Умирающий становился зависим от собственного окружения, правду о скорой кончине от него скрывали. Это стремление вело к попыткам отложить на последнюю минуту все, что может внушить умирающему мысль о своем конце.
Новым обычаем стало обращение к врачам в случае серьезного ухудшения здоровья. Однако и врачи стремились скрывать тайну от тяжелобольного. И больному больше никто не помогал пройти путь душевных страданий перед концом.
Еще одно важное изменение – смерть стала грязна и отвратна. Уже со второй половины XIX века она перестает быть прекрасной. Смерть внушала страх и возмущала душу, а потому она перестала быть публичной. Все чаще человек стал умирать в больницах в одиночестве.

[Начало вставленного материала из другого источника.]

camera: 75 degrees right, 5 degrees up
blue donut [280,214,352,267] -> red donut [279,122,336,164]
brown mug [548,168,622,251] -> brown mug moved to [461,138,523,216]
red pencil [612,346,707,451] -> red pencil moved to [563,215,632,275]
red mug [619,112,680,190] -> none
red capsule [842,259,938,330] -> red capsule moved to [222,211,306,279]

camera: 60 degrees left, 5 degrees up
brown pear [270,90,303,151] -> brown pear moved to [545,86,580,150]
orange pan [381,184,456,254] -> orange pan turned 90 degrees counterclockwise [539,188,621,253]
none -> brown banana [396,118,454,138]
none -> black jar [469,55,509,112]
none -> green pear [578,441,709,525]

Финальным шагом в новой модели стал отход от траура под давлением общества (несмотря на заверения психологов о его необходимости для живого человека). Смерть отдалилась, церемония похорон упростилась, стала популярной кремация и «культ мертвых» дома, а не на кладбище (которое все же остается местом памяти).
Произошла полная медикализация смерти, врачи теперь отправляют тяжело больных в больницы под свой контроль, и большинство людей умирает там. Отныне лучшей смертью становится смерть внезапная и незаметная, которую так боялись в средневековье. Однако ко второй половине XX века вновь возвращается практика извещения человека о скорой смерти, чтобы тот мог достойно умереть.
Модель перевернутой смерти имеет также определенные географические и социальные характеристики. Она возникла в европейской космополитической буржуазии конца XIX века, но наиболее прочные корни пустила в Великобритании и США в XX веке.
В заключении своей книги Арьес подводит итог проделанной работы. Он видит четыре вариации пяти моделей смерти: самосознание, защита от дикой природы, вера в загробную жизнь и вера в существование зла.
В первой модели («смерть прирученная») проявляются все 4 элемента. Вторая модель («смерть своя») – результат смещения смысла человеческой судьбы в сторону индивидуального начала. Изменилось и представление о жизни после смерти. В модели «смерть далекая и близкая» изменяется и система защиты от природы. К XIX веку уже все 4 параметра подвергаются изменениям. Снова меняется параметр самосознания. Смерть близкого человека вызывает кризис чувств. Отсюда и название модели – «смерть твоя». Изменяется, наконец, четвертый параметр – зло отступает.
Четвертая модель («смерть перевернутая») продолжает и одновременно противоречит предшествующей модели в наиболее ярких ее проявлениях.
В конце заключения автор предлагает принять реальность смерти, перестать ее стыдиться. Смерть, по его мнению, должна стать лишь скромным, но достойным выходом человека за пределы общества.
Таково содержание книги Филиппа Арьеса «Человек перед лицом смерти».